Review: Ali G Indahouse
2 out of 5 stars
Before there was Borat, there was Ali G.
Released in 2002, Ali G Indahouse was the first of three films featuring the three characters from Sacha Baron Cohen's TV series, Da Ali G Show--the other two films being 2006's Borat: Cultural Learnings of America for Make Benefit Glorious Nation of Kazakhstan and 2009's Brüno. Unlike the latter two films, which used the unscripted man-on-the-street format of the TV show, Ali G Indahouse suffers from using a script.
The story is mostly contrived. Alistair Leslie Graham, who goes by his wannabe name, Ali G, is a white kid from the London suburb of Staines who wants desperately to be black. He lives with his grandma and has a girlfriend he calls Me Julie. When the government threatens to close down the center where he teaches a group of boy scouts how to be gangstas (scenes of wasted comedic potential), Ali G goes on a hunger strike outside Parliament to protest. The hunger strike quickly ends when the reporters covering the event tempt him with some KFC. Ali G is then recruited by a conniving Member of Parliament, David Carlton, to run for the representative from Staines.

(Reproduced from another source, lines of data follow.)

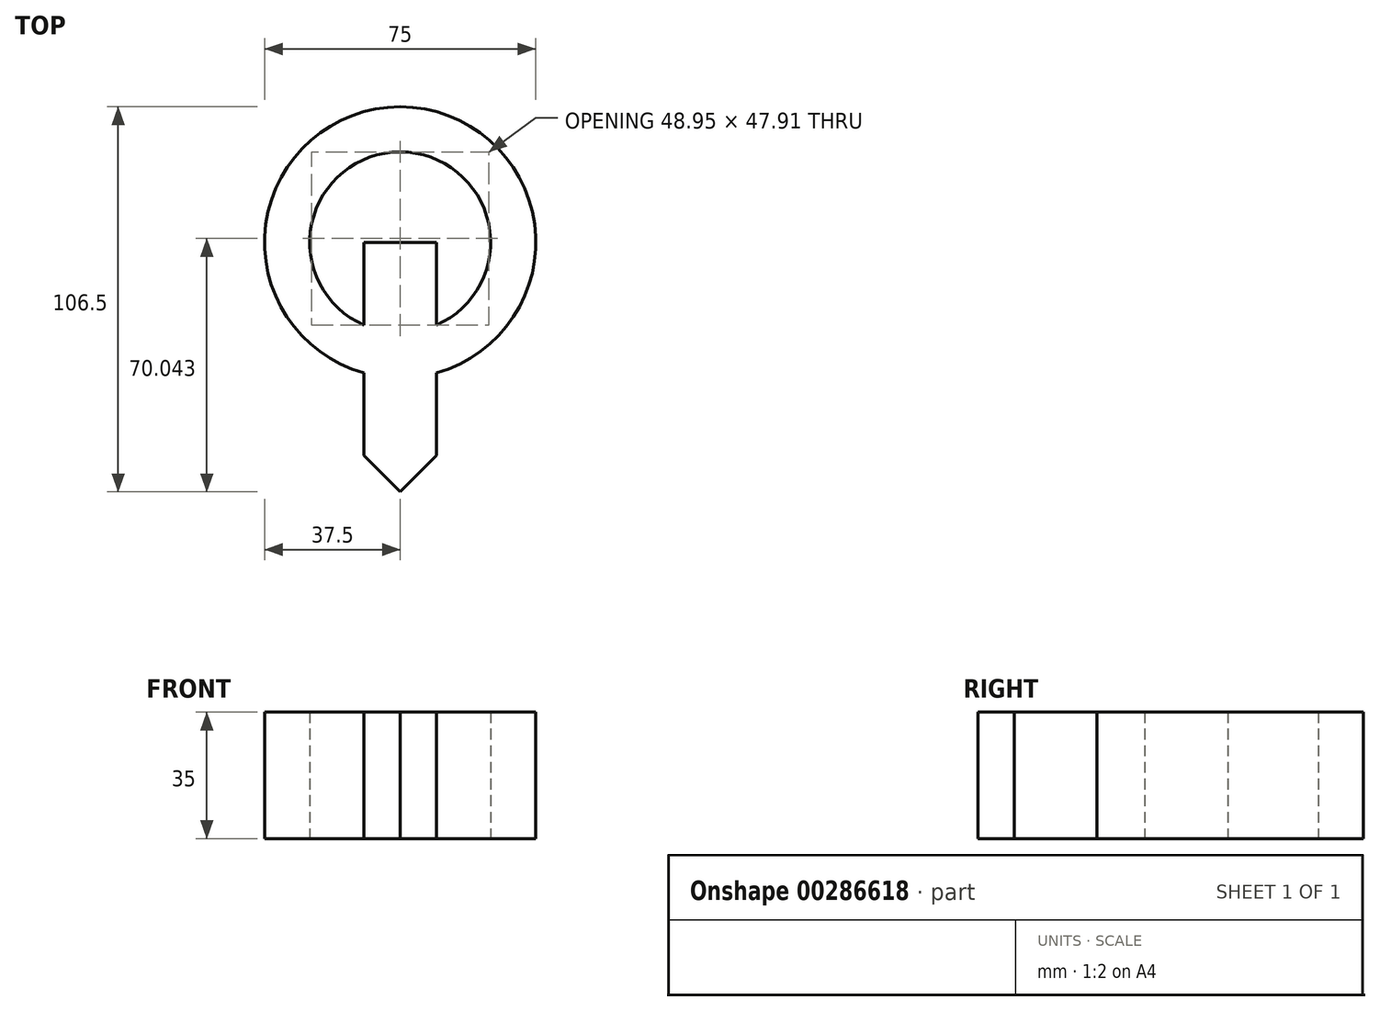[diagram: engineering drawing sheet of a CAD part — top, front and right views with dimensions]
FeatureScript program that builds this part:
annotation { "Feature Type Name" : "Feature", "Feature Type Description" : "" }
export const myFeature = defineFeature(function(context is Context, id is Id, definition is map)
    precondition{}
    {
        {
            var Q0;
            Q0=qCreatedBy(makeId("Top.planeOp"),FACE);
            var sketch = newSketch(context, id + "F0", { "sketchPlane" : qUnion([Q0])});
            skCircle(sketch, "E0", {"center": v(0, 0) * mm, "radius": 25 * mm});
            skCircle(sketch, "E1", {"center": v(0, 0) * mm, "radius": 37.5 * mm});
            skSolve(sketch);
        }
        {
            var Q0;
            Q0=makeQuery(id+"F0.imprint","IMPRINT",FACE,{"disambiguationData":[TD([[makeQuery(id+"F0.imprint","IMPRINT",EDGE,{"derivedFrom":sQuery(id+"F0.wireOp",EDGE,"E0")}),-1.0]])]});
            extrude(context, id + "F1", {"entities" : qUnion([Q0]), "depth" : 35 * mm});
        }
        {
            var Q0;
            Q0=qCreatedBy(makeId("Front.planeOp"),FACE);
            var sketch = newSketch(context, id + "F2", { "sketchPlane" : qUnion([Q0])});
            skLineSegment(sketch, "E2.bottom", {"start": v(-10, 35) * mm, "end": v(10, 35) * mm});
            skLineSegment(sketch, "E2.top", {"start": v(-10, 0) * mm, "end": v(10, 0) * mm});
            skLineSegment(sketch, "E2.left", {"start": v(-10, 35) * mm, "end": v(-10, 0) * mm});
            skLineSegment(sketch, "E2.right", {"start": v(10, 35) * mm, "end": v(10, 0) * mm});
            skSolve(sketch);
        }
        {
            var Q0;
            Q0 = qSketchRegion(id + "F2", true);
            extrude(context, id + "F3", {"entities" : qUnion([Q0]), "operationType" : NewBodyOperationType.ADD, "depth" : 69 * mm});
        }
        {
            var Q0;
            Q0=makeQuery(id+"F3.opExtrude","CAP_EDGE",EDGE,{"disambiguationData":[OSD([sQuery(id+"F2.wireOp",EDGE,"E2.left")])],"isStart":false});
            var Q1;
            Q1=makeQuery(id+"F3.opExtrude","CAP_EDGE",EDGE,{"disambiguationData":[OSD([sQuery(id+"F2.wireOp",EDGE,"E2.right")])],"isStart":false});
            chamfer(context, id + "F4", {"entities" : qUnion([Q0, Q1]), "width" : 10 * mm, "tangentPropagation" : true});
        }
    });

Carlton's plan is for Ali G to fail miserably, embarrassing the Prime Minister (Michael Gambon, Dumbledore from all but the first two Harry Potter films), causing the PM to be ousted in a no-confidence vote, clearing the way for Carlton to become PM. Contrary to Carlton's plans, however, Ali G proves to be wildly popular by "keeping it real." The PM's approval rating soars, and Ali G becomes the PM's adviser. Of course Carlton isn't going to sit by idly while this happens.
The movie falls back on lazy, juvenile humor. Most of the jokes are stillborn and fall flat. What made the TV show so wildly funny--playing off the character with interview subjects who weren't in on the joke--is completely absent from the movie. The movie does have some good moments, such as when Ali and the gang break into the PM's residence and have to break dance through an Entrapment-inspired security system criss-crossed with laser beams. And there is some funny commentary on modern society, such as when Ali has to clarify over the phone an indecipherable message he texted in shorthand.
But without an unwitting victim, Ali G just isn't very funny. Luckily Cohen learned his lesson from this film, and stuck to the format that made his show so funny in the inspired comedy Borat.